**EXERCISE INPUTS**

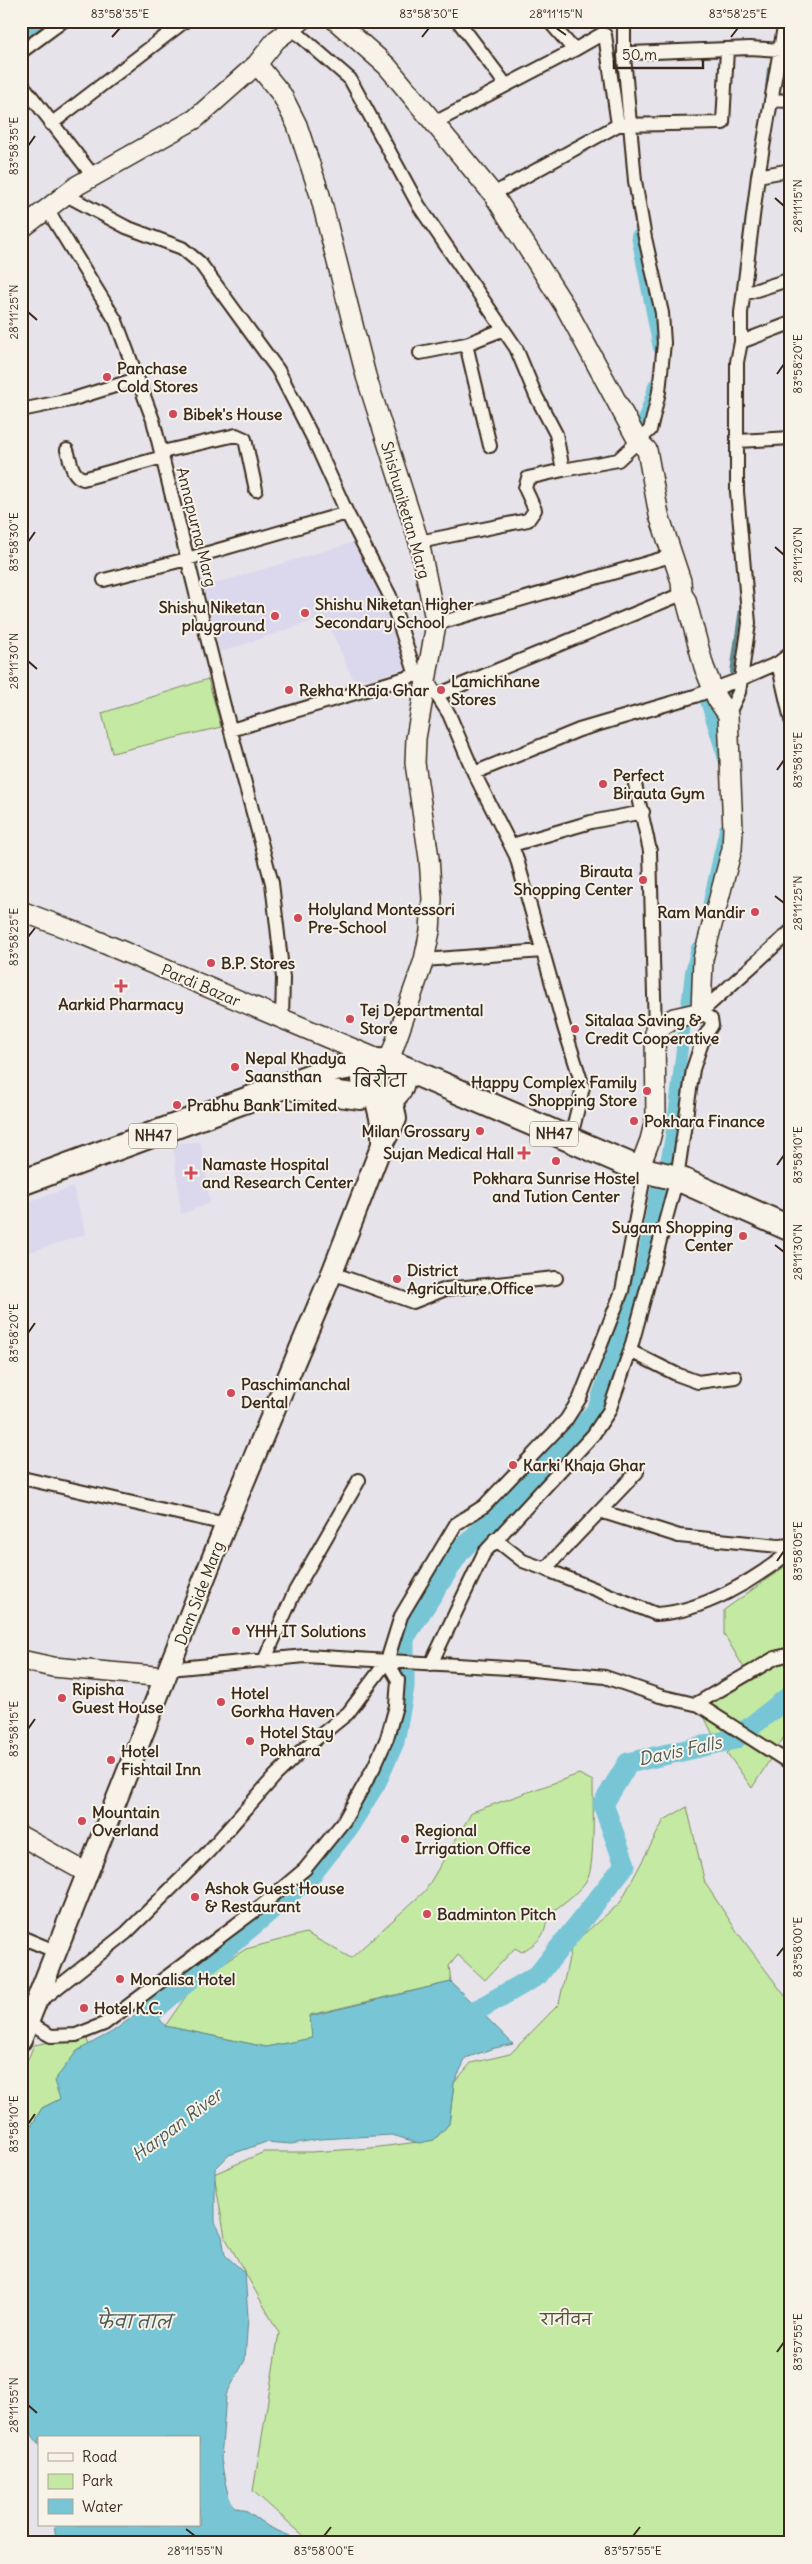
<svg xmlns="http://www.w3.org/2000/svg" width="812" height="2564" font-family="Delius,'Playpen Sans Deva',sans-serif">
<rect width="100%" height="100%" fill="#e6e3eb"/>
<filter id="ink" filterUnits="userSpaceOnUse"><feTurbulence type="fractalNoise" baseFrequency=".02" numOctaves="2"/><feDisplacementMap in="SourceGraphic" scale="10" xChannelSelector="R" yChannelSelector="G"/><feConvolveMatrix kernelMatrix="1 2 1 2 8 2 1 2 1" color-interpolation-filters="sRGB"/></filter>
<g filter="url(#ink)">
<path fill="#dbd8ed" d="M358 541 377 554 416 665 371 679H353L325 617 220 652 203 587Z
M201 1142 210 1203 181 1214 173 1143Z
M73 1187 86 1234 21 1255V1204Z"/>
<path fill="#c3e9a3" stroke="#7f8a60" d="M208 679 221 727 112 753 102 713Z
M371 1080a12 12 0 1 1 24 0a12 12 0 1 1-24 0Z
M791 1562V1647L744 1668 724 1634V1610Z
M791 1658V1692L733 1736 716 1741 700 1708 741 1680Z
M791 1699V1726L752 1788 727 1753Z
M579 1774 593 1781C593 1801 595 1862 588 1878 581 1891 559 1907 547 1915 546 1937 540 1940 522 1952L515 1948 485 1980 458 1955 449 1966 451 1982 310 2015 312 2038 266 2047 165 2026 198 1979 246 1949 306 1933 351 1958 425 1891 472 1812Z
M687 1807 705 1883 738 1933 791 2004V2543H317L304 2536 253 2491 279 2333 225 2237 214 2174 264 2152H311L371 2148 434 2140 449 2124 454 2083 471 2063 510 2054 559 2004 572 1944 620 1903 664 1820Z
M86 2035 89 2046 77 2051 60 2099 42 2108 21 2143V2075L34 2045Z"/>
<path fill="#78c6d5" stroke="#60888c" d="M21 21H49L21 43Z
M451 1982 513 2044 491 2049 466 2058 454 2083 449 2124 434 2140 419 2143 392 2135 320 2139 291 2144 266 2142 229 2155 215 2169V2222L222 2236 225 2255 245 2273 248 2317 245 2360 226 2395 221 2459 225 2482 229 2498 235 2507 244 2510 269 2527 290 2536 296 2543H57L54 2525H199V2438H39V2445L31 2433 21 2385V2143L42 2108 60 2099 54 2081 77 2051 112 2032 149 2005 165 2026 266 2047 312 2038 310 2016Z"/>
<g fill="none" stroke-linecap="round" stroke-linejoin="round">
<path stroke="#60888c" stroke-width="4" d="M767 89 769 69
M743 249 749 202
M732 672 742 601
M725 702 728 692
M715 729 720 715"/>
<path stroke="#78c6d5" stroke-width="12" d="M637 236 659 348
M643 428C643 413 652 400 654 385
M706 701 724 759
M709 902 725 829
M666 1163 673 1125 691 972 697 948"/>
<path stroke="#78c6d5" stroke-width="21" d="M153 2011 310 1876 347 1829 376 1782 394 1742 404 1687V1638L460 1551 557 1455 598 1409 647 1263 662 1183
M453 2024 538 1975 625 1865 603 1804 628 1763 735 1739 791 1695"/>
<g stroke="#3b2a1e" stroke-width="16">
<path id="street" d="M458 21 506 85
M549 21 574 50 602 34 605 35 618 125
M624 21V56
M290 27 350 79 419 206 516 348 536 396 556 434 563 470 618 460 650 430 659 392 664 343 662 313 645 238 635 181 624 56 631 53 750 48 781 50
M21 52 63 21
M21 83 94 177
M771 100 791 101
M434 123 574 50
M51 124 185 21
M758 176 791 170
M493 194 618 125 723 123 727 50
M66 195 126 227 182 248 200 263 278 370 314 440 347 513 187 559 104 580
M47 209 116 321 153 420 224 706 272 883 283 978 282 1019
M744 294 791 279
M741 342 791 323
M420 353 466 344
M21 410 70 400 137 379
M738 441 791 438
M490 446 466 344 502 330
M67 450C71 461 71 475 83 479L163 457
M162 452 236 435 245 439 256 490
M347 513 390 596 416 675
M419 542 528 520 535 510 525 488 528 478 563 470
M436 624 671 556
M791 653 778 663 791 720
M437 695 682 594
M728 715 739 692 741 679 778 663
M231 730 416 675 425 677 449 714 474 773 516 856 564 1027 583 1087 570 1141
M474 773 579 730 695 696 741 679 749 623 737 492V362L741 342V313L758 176 785 21
M635 784 650 851 655 1030
M512 845 591 822 643 812
M424 960 543 951
M332 1273 413 1302 446 1289 556 1278
M630 1351 676 1374 698 1382 735 1377
M22 1478 226 1524
M600 1511 637 1472
M495 1539 523 1561 545 1569 600 1511 679 1536 779 1546 791 1545
M545 1569 656 1614C702 1612 755 1580 791 1551
M264 1661 294 1593 359 1480
M431 1664 484 1553 593 1435 609 1411 630 1351 677 1178 693 1069 703 1039 712 1025 711 1019 701 1012 791 931
M169 1669 305 1656 523 1669 605 1677 660 1696 699 1705 785 1760 791 1761
M696 1704 775 1658 791 1654
M21 1937 57 1952
M38 2003 126 1933 209 1851 275 1776 301 1751 348 1713 387 1661 401 1616 456 1524 484 1506 566 1420 580 1398 622 1291 645 1171
M28 2023 51 2036 76 2035 104 2024 261 1906 305 1869 344 1821 374 1767 387 1738 396 1706 398 1680 387 1661"/>
</g>
<g stroke="#3b2a1e" stroke-width="22">
<path id="secondary" d="M336 21 387 66 493 194 566 308 638 441 647 450 659 515 681 581 682 594 686 600 704 667 717 699 728 715 733 829 732 849 703 959 701 1012 674 1018 655 1030 656 1116 650 1140 639 1169
M257 64 282 95 297 125 320 195 366 376 419 542 436 624 416 738 415 763 429 858 432 899 430 931 424 960 389 1061
M21 229 78 185 195 119 257 64 276 40 301 21
M21 911 84 935 380 1060
M21 1660 53 1667 166 1677
M21 1836 87 1873"/>
</g>
<g stroke="#3b2a1e" stroke-width="24">
<path id="primary" d="M375 1097 382 1126V1145
M21 2040 226 1524 332 1273 381 1147 396 1119 392 1097"/>
</g>
<g stroke="#3b2a1e" stroke-width="28">
<path id="highway" d="M364 1080a19 19 0 1 1 38 0a19 19 0 1 1-38 0Z
M392 1063 639 1169 677 1178 791 1229
M288 1087 360 1097 370 1094
M21 1183 325 1071 374 1062"/>
</g>
<use href="#street" stroke="#f7f3e8" stroke-width="12"/>
<use href="#secondary" stroke="#f7f3e8" stroke-width="19"/>
<use href="#primary" stroke="#f7f3e8" stroke-width="20"/>
<use href="#highway" stroke="#f7f3e8" stroke-width="24"/>
</g>
</g>
<path fill="none" stroke="#3b2a1e" stroke-width="2" d="M556 28 566 35M112 37 120 28M422 37 429 28M731 37 738 28M28 146 35 136M775 198 784 206M28 312 37 320M777 374 784 364M28 542 35 532M775 547 784 555M28 661 37 669M777 770 784 760M775 896 784 903M28 937 35 928M777 1165 784 1155M775 1245 784 1252M28 1333 35 1323M777 1561 784 1551M28 1729 35 1719M777 1956 784 1947M28 2124 35 2114M777 2352 784 2342M28 2405 37 2413M186 2529 195 2536M324 2536 331 2527M633 2536 640 2527"/>
<g fill="#d1495b" stroke="#f7f3e8" stroke-width="2">
<circle cx="107" cy="377" r="5"/>
<circle cx="173" cy="414" r="5"/>
<circle cx="305" cy="613" r="5"/>
<circle cx="275" cy="616" r="5"/>
<circle cx="289" cy="690" r="5"/>
<circle cx="441" cy="690" r="5"/>
<circle cx="603" cy="784" r="5"/>
<circle cx="643" cy="880" r="5"/>
<circle cx="755" cy="912" r="5"/>
<circle cx="298" cy="918" r="5"/>
<circle cx="211" cy="963" r="5"/>
<path d="M118.5 978.5h5v5h5v5h-5v5h-5v-5h-5v-5h5z"/>
<circle cx="350" cy="1019" r="5"/>
<circle cx="575" cy="1029" r="5"/>
<circle cx="235" cy="1067" r="5"/>
<circle cx="647" cy="1091" r="5"/>
<circle cx="177" cy="1105" r="5"/>
<circle cx="634" cy="1121" r="5"/>
<circle cx="480" cy="1131" r="5"/>
<path d="M521.5 1145.5h5v5h5v5h-5v5h-5v-5h-5v-5h5z"/>
<circle cx="556" cy="1161" r="5"/>
<path d="M188.5 1165.5h5v5h5v5h-5v5h-5v-5h-5v-5h5z"/>
<circle cx="743" cy="1236" r="5"/>
<circle cx="397" cy="1279" r="5"/>
<circle cx="231" cy="1393" r="5"/>
<circle cx="513" cy="1465" r="5"/>
<circle cx="236" cy="1631" r="5"/>
<circle cx="62" cy="1698" r="5"/>
<circle cx="221" cy="1702" r="5"/>
<circle cx="250" cy="1741" r="5"/>
<circle cx="111" cy="1760" r="5"/>
<circle cx="82" cy="1821" r="5"/>
<circle cx="405" cy="1839" r="5"/>
<circle cx="195" cy="1897" r="5"/>
<circle cx="427" cy="1914" r="5"/>
<circle cx="120" cy="1979" r="5"/>
<circle cx="84" cy="2008" r="5"/>
</g>
<g text-anchor="middle" stroke-width="4" stroke-linejoin="round" paint-order="stroke">
<g fill="#f7f3e8" stroke="#73665b" stroke-width="1">
<rect x="530" y="1121.5" width="48" height="25" rx="4"/>
<rect x="129" y="1123.5" width="48" height="25" rx="4"/>
</g>
<g font-size="15" font-weight="bold" fill="#3b2a1e">
<text x="554" y="1139">NH47</text>
<text x="153" y="1141">NH47</text>
</g>
<g font-size="16" font-weight="bold" fill="#3b2a1e" stroke="#f7f3e8" text-anchor="start">
<text x="117" y="374">Panchase<tspan x="117" dy="18">Cold Stores</tspan></text>
<text x="183" y="420">Bibek's House</text>
<text x="315" y="610">Shishu Niketan Higher<tspan x="315" dy="18">Secondary School</tspan></text>
<text x="265" y="613" text-anchor="end">Shishu Niketan<tspan x="265" dy="18">playground</tspan></text>
<text x="451" y="687">Lamichhane<tspan x="451" dy="18">Stores</tspan></text>
<text x="299" y="696">Rekha Khaja Ghar</text>
<text x="613" y="781">Perfect<tspan x="613" dy="18">Birauta Gym</tspan></text>
<text x="633" y="877" text-anchor="end">Birauta<tspan x="633" dy="18">Shopping Center</tspan></text>
<text x="308" y="915">Holyland Montessori<tspan x="308" dy="18">Pre-School</tspan></text>
<text x="745" y="918" text-anchor="end">Ram Mandir</text>
<text x="221" y="969">B.P. Stores</text>
<text x="121" y="1010" text-anchor="middle">Aarkid Pharmacy</text>
<text x="360" y="1016">Tej Departmental<tspan x="360" dy="18">Store</tspan></text>
<text x="585" y="1026">Sitalaa Saving &amp;<tspan x="585" dy="18">Credit Cooperative</tspan></text>
<text x="245" y="1064">Nepal Khadya<tspan x="245" dy="18">Saansthan</tspan></text>
<text x="637" y="1088" text-anchor="end">Happy Complex Family<tspan x="637" dy="18">Shopping Store</tspan></text>
<text x="187" y="1111">Prabhu Bank Limited</text>
<text x="644" y="1127">Pokhara Finance</text>
<text x="470" y="1137" text-anchor="end">Milan Grossary</text>
<text x="514" y="1159" text-anchor="end">Sujan Medical Hall</text>
<text x="202" y="1170">Namaste Hospital<tspan x="202" dy="18">and Research Center</tspan></text>
<text x="556" y="1184" text-anchor="middle">Pokhara Sunrise Hostel<tspan x="556" dy="18">and Tution Center</tspan></text>
<text x="733" y="1233" text-anchor="end">Sugam Shopping<tspan x="733" dy="18">Center</tspan></text>
<text x="407" y="1276">District<tspan x="407" dy="18">Agriculture Office</tspan></text>
<text x="241" y="1390">Paschimanchal<tspan x="241" dy="18">Dental</tspan></text>
<text x="523" y="1471">Karki Khaja Ghar</text>
<text x="246" y="1637">YHH IT Solutions</text>
<text x="72" y="1695">Ripisha<tspan x="72" dy="18">Guest House</tspan></text>
<text x="231" y="1699">Hotel<tspan x="231" dy="18">Gorkha Haven</tspan></text>
<text x="260" y="1738">Hotel Stay<tspan x="260" dy="18">Pokhara</tspan></text>
<text x="121" y="1757">Hotel<tspan x="121" dy="18">Fishtail Inn</tspan></text>
<text x="92" y="1818">Mountain<tspan x="92" dy="18">Overland</tspan></text>
<text x="415" y="1836">Regional<tspan x="415" dy="18">Irrigation Office</tspan></text>
<text x="205" y="1894">Ashok Guest House<tspan x="205" dy="18">&amp; Restaurant</tspan></text>
<text x="437" y="1920">Badminton Pitch</text>
<text x="130" y="1985">Monalisa Hotel</text>
<text x="94" y="2014">Hotel K.C.</text>
</g>
<g font-size="16" fill="#3b2a1e" stroke="#f7f3e8">
<text transform="translate(406 510) rotate(74)" y="6">Shishuniketan Marg</text>
<text transform="translate(197 527) rotate(76)" y="6">Annapurna Marg</text>
<text transform="translate(201 985) rotate(23)" y="6">Pardi Bazar</text>
<text transform="translate(199 1593) rotate(-69)" y="6">Dam Side Marg</text>
</g>
<g font-size="16" fill="#565039" stroke="#f7f3e8">
<text x="566" y="2325">रानीवन</text>
</g>
<g font-size="18" fill="#3b2a1e" stroke="#f7f3e8">
<text x="380" y="1087">बिरौटा</text>
</g>
<g font-size="18" font-style="italic" fill="#4d5955" stroke="#f7f3e8">
<text transform="translate(680 1751) rotate(-12)" y="6">Davis Falls</text>
<text transform="translate(177 2125) rotate(-37)" y="6">Harpan River</text>
<text x="134" y="2328">फेवा ताल</text>
</g>
</g>
<rect width="812" height="2564" fill="none" stroke="#f7f3e8" stroke-width="55"/>
<rect x="38" y="2436" width="162" height="90" fill="#f7f3e8" stroke="#aca397"/>
<rect x="48" y="2453" width="25" height="8" fill="#f7f3e8" stroke="#aca397"/>
<text x="82" y="2462" font-size="15" fill="#3b2a1e">Road</text>
<rect x="48" y="2474" width="25" height="15" fill="#c3e9a3" stroke="#aca397"/>
<text x="82" y="2486" font-size="15" fill="#3b2a1e">Park</text>
<rect x="48" y="2499" width="25" height="15" fill="#78c6d5" stroke="#aca397"/>
<text x="82" y="2512" font-size="15" fill="#3b2a1e">Water</text>
<path d="M614 60v8h89v-8" fill="none" stroke="#3b2a1e" stroke-width="2.5"/>
<text x="622" y="60" font-size="15" fill="#3b2a1e" stroke="#f7f3e8" stroke-width="4" paint-order="stroke">50 m</text>
<rect x="28" y="28" width="756" height="2508" fill="none" stroke="#3b2a1e" stroke-width="2"/>
<g font-size="12" text-anchor="middle" fill="#3b2a1e">
<text x="120" y="18">83°58'35"E</text>
<text x="429" y="18">83°58'30"E</text>
<text x="556" y="18">28°11'15"N</text>
<text x="738" y="18">83°58'25"E</text>
<text transform="translate(14 146) rotate(-90)" y="4">83°58'35"E</text>
<text transform="translate(798 206) rotate(-90)" y="4">28°11'15"N</text>
<text transform="translate(14 312) rotate(-90)" y="4">28°11'25"N</text>
<text transform="translate(798 364) rotate(-90)" y="4">83°58'20"E</text>
<text transform="translate(14 542) rotate(-90)" y="4">83°58'30"E</text>
<text transform="translate(798 555) rotate(-90)" y="4">28°11'20"N</text>
<text transform="translate(14 661) rotate(-90)" y="4">28°11'30"N</text>
<text transform="translate(798 760) rotate(-90)" y="4">83°58'15"E</text>
<text transform="translate(798 903) rotate(-90)" y="4">28°11'25"N</text>
<text transform="translate(14 937) rotate(-90)" y="4">83°58'25"E</text>
<text transform="translate(798 1155) rotate(-90)" y="4">83°58'10"E</text>
<text transform="translate(798 1252) rotate(-90)" y="4">28°11'30"N</text>
<text transform="translate(14 1333) rotate(-90)" y="4">83°58'20"E</text>
<text transform="translate(798 1551) rotate(-90)" y="4">83°58'05"E</text>
<text transform="translate(14 1729) rotate(-90)" y="4">83°58'15"E</text>
<text transform="translate(798 1947) rotate(-90)" y="4">83°58'00"E</text>
<text transform="translate(14 2124) rotate(-90)" y="4">83°58'10"E</text>
<text transform="translate(798 2342) rotate(-90)" y="4">83°57'55"E</text>
<text transform="translate(14 2405) rotate(-90)" y="4">28°11'55"N</text>
<text x="195" y="2555">28°11'55"N</text>
<text x="324" y="2555">83°58'00"E</text>
<text x="633" y="2555">83°57'55"E</text>
</g>
</svg>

**AIM OF THE TASK**
The answer must be every line of the listing that holds the word "primary".

**RESPONSE TO THE TASK**
<path id="primary" d="M375 1097 382 1126V1145
<use href="#primary" stroke="#f7f3e8" stroke-width="20"/>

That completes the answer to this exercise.